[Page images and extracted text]

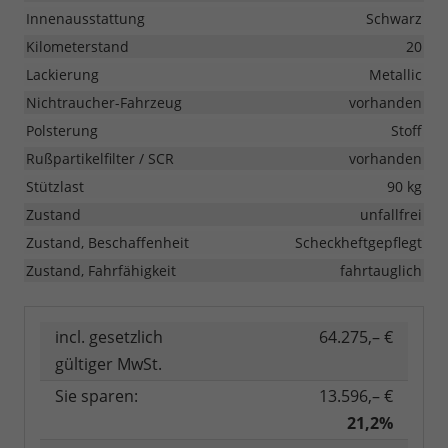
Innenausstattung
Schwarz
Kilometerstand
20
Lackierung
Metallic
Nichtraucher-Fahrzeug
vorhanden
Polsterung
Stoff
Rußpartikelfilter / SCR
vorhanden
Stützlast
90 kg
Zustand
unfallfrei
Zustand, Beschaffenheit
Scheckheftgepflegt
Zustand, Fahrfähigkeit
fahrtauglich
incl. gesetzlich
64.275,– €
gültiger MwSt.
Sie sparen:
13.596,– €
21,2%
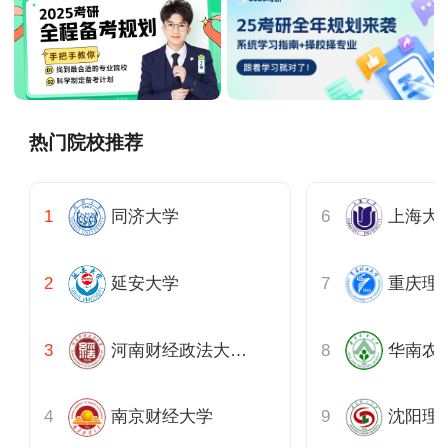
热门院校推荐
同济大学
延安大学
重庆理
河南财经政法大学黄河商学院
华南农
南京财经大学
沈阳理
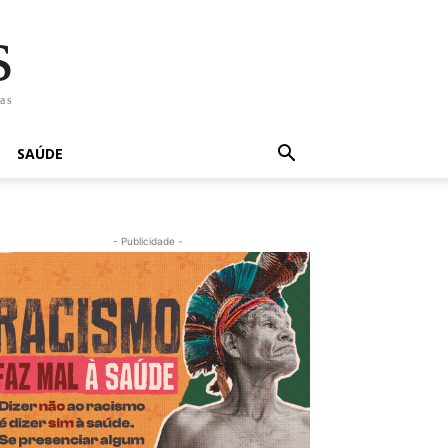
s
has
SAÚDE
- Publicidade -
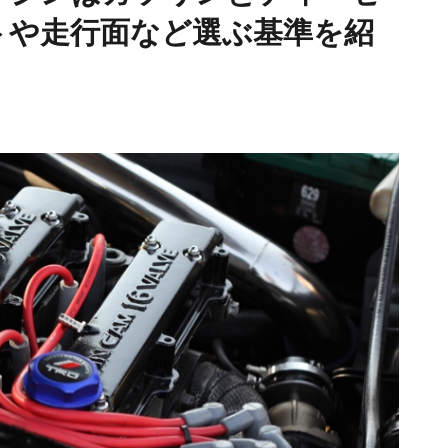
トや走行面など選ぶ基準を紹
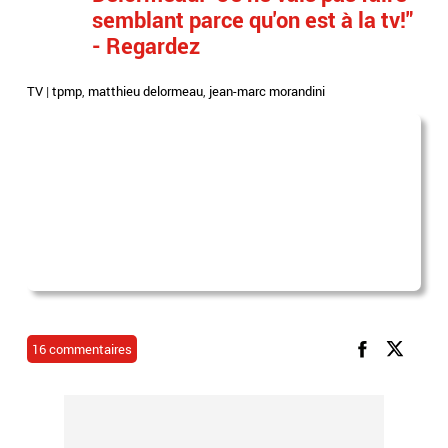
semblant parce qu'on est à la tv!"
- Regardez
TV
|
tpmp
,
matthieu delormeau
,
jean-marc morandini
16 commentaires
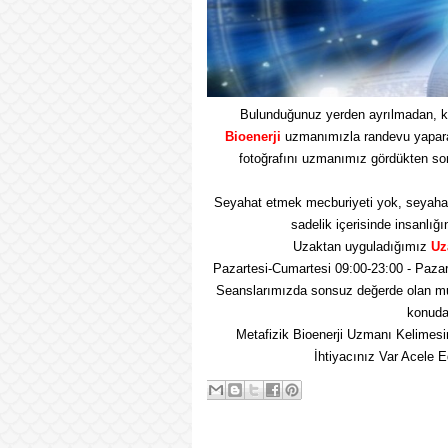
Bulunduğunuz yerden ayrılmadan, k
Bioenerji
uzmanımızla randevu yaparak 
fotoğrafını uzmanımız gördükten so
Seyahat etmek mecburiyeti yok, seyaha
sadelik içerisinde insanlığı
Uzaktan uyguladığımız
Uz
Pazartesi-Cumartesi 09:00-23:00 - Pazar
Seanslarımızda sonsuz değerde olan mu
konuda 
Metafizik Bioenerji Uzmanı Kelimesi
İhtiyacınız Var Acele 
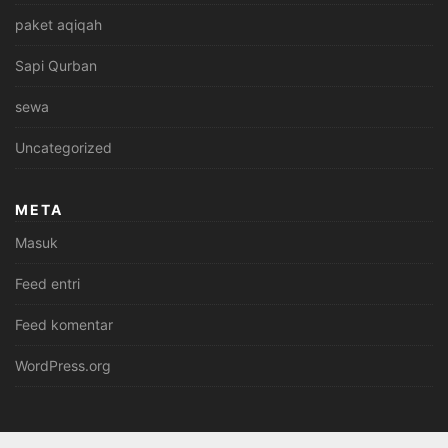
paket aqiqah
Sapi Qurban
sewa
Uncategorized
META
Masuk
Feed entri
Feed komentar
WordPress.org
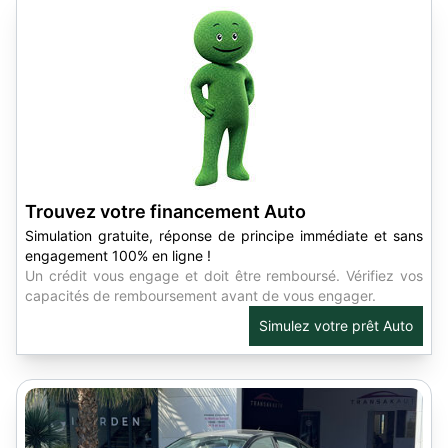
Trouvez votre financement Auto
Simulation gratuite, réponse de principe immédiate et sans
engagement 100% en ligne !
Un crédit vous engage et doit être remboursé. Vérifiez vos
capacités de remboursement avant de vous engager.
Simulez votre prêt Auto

**TASK REQUIREMENTS:**
Repeat only the lines from the one holding "gültiger MwSt." through the last line of the data, inclusive. Keep the pictures out.

**WRITTEN RESPONSE:**
gültiger MwSt.
Sie sparen:
13.596,– €
21,2%
热门院校推荐
同济大学
延安大学
重庆理
河南财经政法大学黄河商学院
华南农
南京财经大学
沈阳理
s
has
SAÚDE
- Publicidade -
トや走行面など選ぶ基準を紹
semblant parce qu'on est à la tv!"
- Regardez
TV
|
tpmp
,
matthieu delormeau
,
jean-marc morandini
16 commentaires
Bulunduğunuz yerden ayrılmadan, k
Bioenerji
uzmanımızla randevu yaparak 
fotoğrafını uzmanımız gördükten so
Seyahat etmek mecburiyeti yok, seyaha
sadelik içerisinde insanlığı
Uzaktan uyguladığımız
Uz
Pazartesi-Cumartesi 09:00-23:00 - Pazar
Seanslarımızda sonsuz değerde olan mu
konuda 
Metafizik Bioenerji Uzmanı Kelimesi
İhtiyacınız Var Acele 
paket aqiqah
Sapi Qurban
sewa
Uncategorized
META
Masuk
Feed entri
Feed komentar
WordPress.org
Trouvez votre financement Auto
Simulation gratuite, réponse de principe immédiate et sans
engagement 100% en ligne !
Un crédit vous engage et doit être remboursé. Vérifiez vos
capacités de remboursement avant de vous engager.
Simulez votre prêt Auto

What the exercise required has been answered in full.